Qui frappe et où, qui arme, qui renseigne, qui finance La conférence de Paris lundi sur la sécurité en Irak va tenter de répartir les rôles entre les différents pays aux intérêts parfois contradictoires de la coalition internationale contre l'État islamique (EI).

Une vingtaine de pays, représentés pour la plupart au niveau ministériel, sont attendus pour cette rencontre ouverte par le président français François Hollande et son homologue irakien Fouad Massoum, afin de marquer la solennité de l'engagement international contre les djihadistes ultra-violents de l'EI.

«Cette conférence va permettre à chacun d'être beaucoup plus précis sur ce qu'il peut ou veut faire», indique une source diplomatique, soulignant que les décisions qui seront prises n'ont pas forcément vocation à être toutes rendues publiques. «On ne va pas dire qui va frapper, où et à quel moment».

À la veille de cette rencontre, plusieurs questions, et non des moindres, se posent encore: quid de la position de la Russie, brouillée sur l'Ukraine avec les Occidentaux?

Comment composer avec l'Iran, acteur régional majeur mais dont l'implication dans les crises irakienne et syrienne en font un juge et partie?

Le chef de la diplomatie française Laurent Fabius souhaitait la présence à la conférence de Téhéran, dont le régime chiite soutient Bagdad face aux djihadistes sunnites de l'EI.

Son homologue américain John Kerry s'y opposait. Mais, les Iraniens ont de toute façon fait savoir samedi que «participer à la conférence-spectacle et sélective de lutte contre le terrorisme de Paris ne nous intéresse pas», selon les déclarations du vice-ministre iranien des Affaires étrangères, Hossein Amir-Abdollahian.

«Ce qui intéresse l'Iran c'est une lutte réelle et non sélective contre le terrorisme (...) Nous allons continuer à soutenir avec force l'Irak et la Syrie dans leur lutte contre le terrorisme», a-t-il ajouté.
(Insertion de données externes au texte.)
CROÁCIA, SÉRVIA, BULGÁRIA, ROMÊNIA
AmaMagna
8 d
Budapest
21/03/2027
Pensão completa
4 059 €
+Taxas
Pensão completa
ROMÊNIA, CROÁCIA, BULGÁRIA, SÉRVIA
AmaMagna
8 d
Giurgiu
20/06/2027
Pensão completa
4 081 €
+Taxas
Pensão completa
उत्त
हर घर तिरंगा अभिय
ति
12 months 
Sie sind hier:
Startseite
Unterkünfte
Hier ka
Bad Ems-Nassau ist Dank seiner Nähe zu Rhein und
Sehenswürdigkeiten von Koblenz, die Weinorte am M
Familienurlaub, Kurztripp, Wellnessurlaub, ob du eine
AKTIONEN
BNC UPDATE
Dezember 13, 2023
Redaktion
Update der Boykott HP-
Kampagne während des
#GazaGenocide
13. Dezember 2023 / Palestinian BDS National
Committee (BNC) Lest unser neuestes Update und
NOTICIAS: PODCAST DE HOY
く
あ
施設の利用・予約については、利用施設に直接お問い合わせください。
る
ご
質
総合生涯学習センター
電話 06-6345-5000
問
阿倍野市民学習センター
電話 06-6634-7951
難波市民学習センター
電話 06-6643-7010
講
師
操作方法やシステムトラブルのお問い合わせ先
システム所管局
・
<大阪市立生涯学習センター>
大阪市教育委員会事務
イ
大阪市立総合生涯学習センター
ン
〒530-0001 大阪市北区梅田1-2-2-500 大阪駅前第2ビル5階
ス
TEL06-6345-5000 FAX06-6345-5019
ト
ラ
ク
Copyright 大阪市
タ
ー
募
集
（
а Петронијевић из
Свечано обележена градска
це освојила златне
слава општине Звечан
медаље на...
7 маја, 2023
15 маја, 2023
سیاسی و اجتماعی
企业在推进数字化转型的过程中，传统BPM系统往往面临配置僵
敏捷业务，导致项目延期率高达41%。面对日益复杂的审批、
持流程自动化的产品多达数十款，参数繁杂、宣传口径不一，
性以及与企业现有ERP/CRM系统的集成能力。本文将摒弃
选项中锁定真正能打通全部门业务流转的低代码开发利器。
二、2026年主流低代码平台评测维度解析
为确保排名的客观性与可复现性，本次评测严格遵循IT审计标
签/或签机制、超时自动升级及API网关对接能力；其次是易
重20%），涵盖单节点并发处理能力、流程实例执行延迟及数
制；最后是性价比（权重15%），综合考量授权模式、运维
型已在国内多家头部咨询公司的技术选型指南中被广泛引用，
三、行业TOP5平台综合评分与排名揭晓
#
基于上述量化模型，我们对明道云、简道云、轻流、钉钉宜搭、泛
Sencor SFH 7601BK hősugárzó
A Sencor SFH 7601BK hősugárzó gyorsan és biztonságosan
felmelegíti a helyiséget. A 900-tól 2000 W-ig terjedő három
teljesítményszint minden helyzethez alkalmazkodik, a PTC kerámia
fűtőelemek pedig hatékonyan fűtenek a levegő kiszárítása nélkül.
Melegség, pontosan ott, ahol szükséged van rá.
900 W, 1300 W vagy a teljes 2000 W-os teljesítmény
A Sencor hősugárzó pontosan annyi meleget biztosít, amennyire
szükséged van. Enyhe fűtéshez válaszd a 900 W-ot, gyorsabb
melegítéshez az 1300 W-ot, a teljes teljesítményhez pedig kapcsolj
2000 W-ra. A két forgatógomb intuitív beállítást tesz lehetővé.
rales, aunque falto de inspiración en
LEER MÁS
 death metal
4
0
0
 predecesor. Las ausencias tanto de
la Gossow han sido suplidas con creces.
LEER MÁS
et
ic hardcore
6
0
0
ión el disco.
Autre question, quel rôle pour chaque pays aux intérêts parfois divergents et qui sont plus ou moins exposés à la menace de Daesh (acronyme arabe de l'État islamique)?

Ainsi la Turquie, allié au sein de l'OTAN, voisin de la Syrie et de l'Irak, et disposant d'une base militaire aérienne cruciale pour permettre aux Américains de lancer des attaques contre les djihadistes en Irak, concentre beaucoup d'attention.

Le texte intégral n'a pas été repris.